Judge Rules in Favor of Trump Over Fate of Consumer Watchdog

WASHINGTON (CN) – A federal judge ruled in favor of the Trump administration Tuesday, allowing the president’s pick to lead the nation’s top financial watchdog agency to remain in place.

Leandra English, who was appointed to the post by outgoing Consumer Financial Protection Bureau director Richard Cordray last week, asked the court to block White House budget director Mick Mulvaney from serving as the interim director of the bureau after President Donald Trump appointed him to the post.

Citing conflicting laws, English and Mulvaney both claimed a legal right to be acting director and have been functioning in that capacity at the agency this week.

U.S. District Judge Timothy Kelly settled the issue late Tuesday afternoon, at least for now. In a ruling from the bench, Kelly – a Trump nominee – denied English’s motion for a temporary restraining order, finding she was unlikely to succeed on the merits of the case.

The White House welcomed the ruling in a statement.

“The administration applauds the court’s decision, which provides further support for the president’s rightful authority to designate Mulvaney as acting director of the CFPB.  It’s time for the Democrats to stop enabling this brazen political stunt by a rogue employee and allow acting director Mulvaney to continue the bureau’s smooth transition into an agency that truly serves to help consumers.”

Justice Department representative Lauren Ehrsam also applauded the ruling.

“We are pleased with the court’s decision to deny the request for a temporary restraining order, finding that the plaintiff had not shown a substantial likelihood of success on the merits,” Ehrsam wrote in an email.

Back in the courtroom, Deepak Gupta with Washington-based Gupta Wessler told Kelly he disagreed but thanked him for making the ruling quickly.

Gupta had asked the court to simultaneously rule on the temporary restraining order and a preliminary injunction so that English could immediately appeal the ruling to the D.C. Circuit, to which the government objected to.

Responding to the government’s objection, Kelly said: “I agree that this court is not merely a pit stop on the way to the D.C. Circuit.”

Prior to Kelly’s ruling, Gupta told the court that English fears she might be fired.

“We have reason to believe that might occur based on communications she received,” Gupta said during the afternoon hearing.

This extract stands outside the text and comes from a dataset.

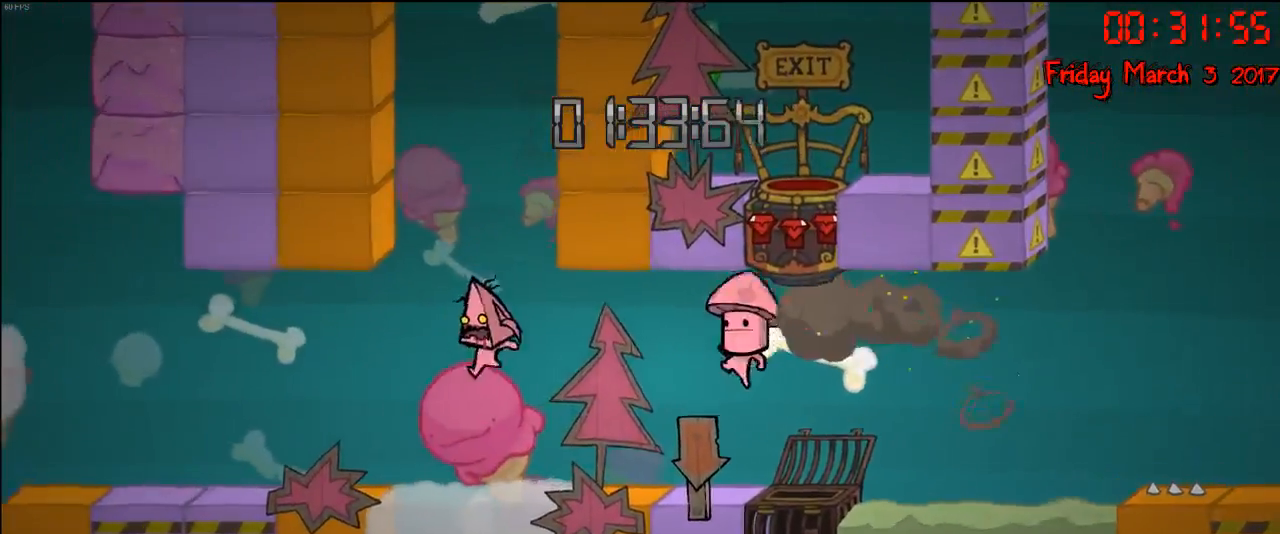
{"buttons": [], "left_stick": "center", "right_stick": "center", "events": [[67, "A", "down"], [283, "A", "up"], [367, "B", "down"], [483, "B", "up"]]}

English received emails from Mulvaney that reprimanded her, and other agency employees have been instructed to report all communications with her, Gupta said.

Kelly did not address that in his ruling, but did thoroughly explain his reasoning.

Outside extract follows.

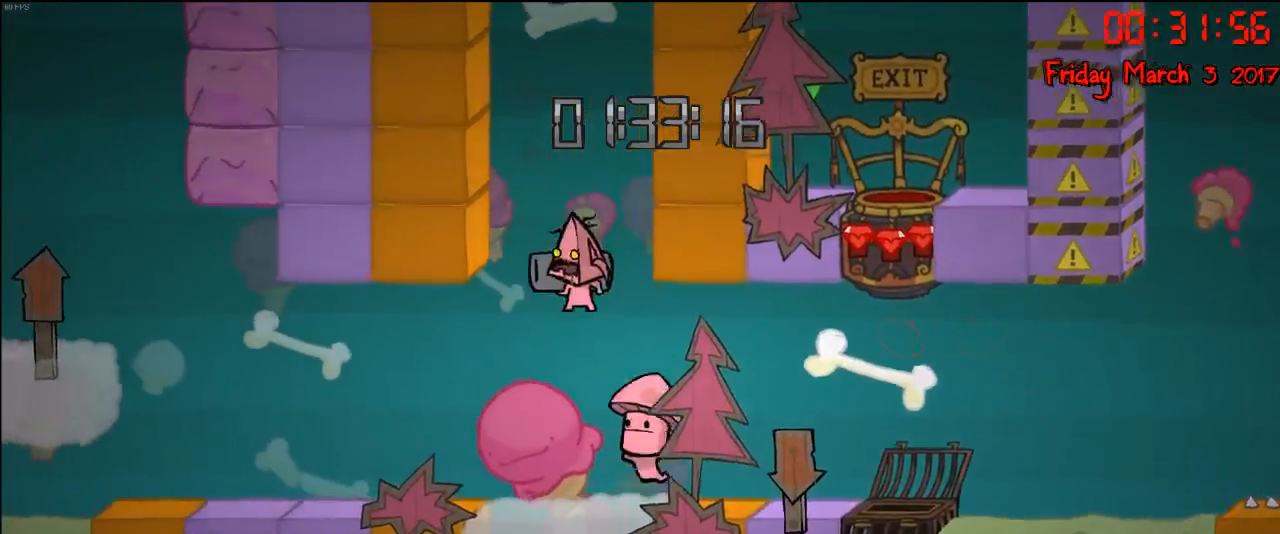
{"buttons": [], "left_stick": "center", "right_stick": "center", "events": [[17, "left_stick", "right"], [183, "left_stick", "left"], [317, "left_stick", "center"]]}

English had argued the Dodd-Frank Wall Street Reform and Consumer Protection Act contains mandatory succession language stipulating that the deputy director “shall” fill the interim director slot pending Senate confirmation of the president’s chosen appointee.

Kelly, however, agreed with the government’s position that the Federal Vacancies Reform Act gives the president the authority to name an acting director, despite the language of the Dodd-Frank Act.

“On its face the [Federal] Vacancies Reform Act does appear to apply to the situation,” Kelly said, adding English failed to show the law was not applicable. The text of the Dodd-Frank Act does not exclude the Federal Vacancies Reform Act as an option for filling an empty directorship, Kelly said.

A temporary restraining order is ordinarily used to maintain the status quo while a legal issue is decided, but in this case Kelly found that granting it would have changed the status quo.

Because the general counsel of the Consumer Financial Protection Bureau acknowledged Mulvaney as the acting director, and the agency has been treating him as such, Kelly said ruling in favor of English would have altered, and not maintained, the status quo.

Kelly said he also considered the potential harm that ruling in favor of English would impose on Mulvaney by removing him from the acting director position, calling it “a sort of mirror.” Kelly also cited potential harm to Trump, who he said is entitled under the Federal Vacancies Reform Act to appoint an acting director to the agency.

Gupta did not immediately respond to a request for comment on the ruling.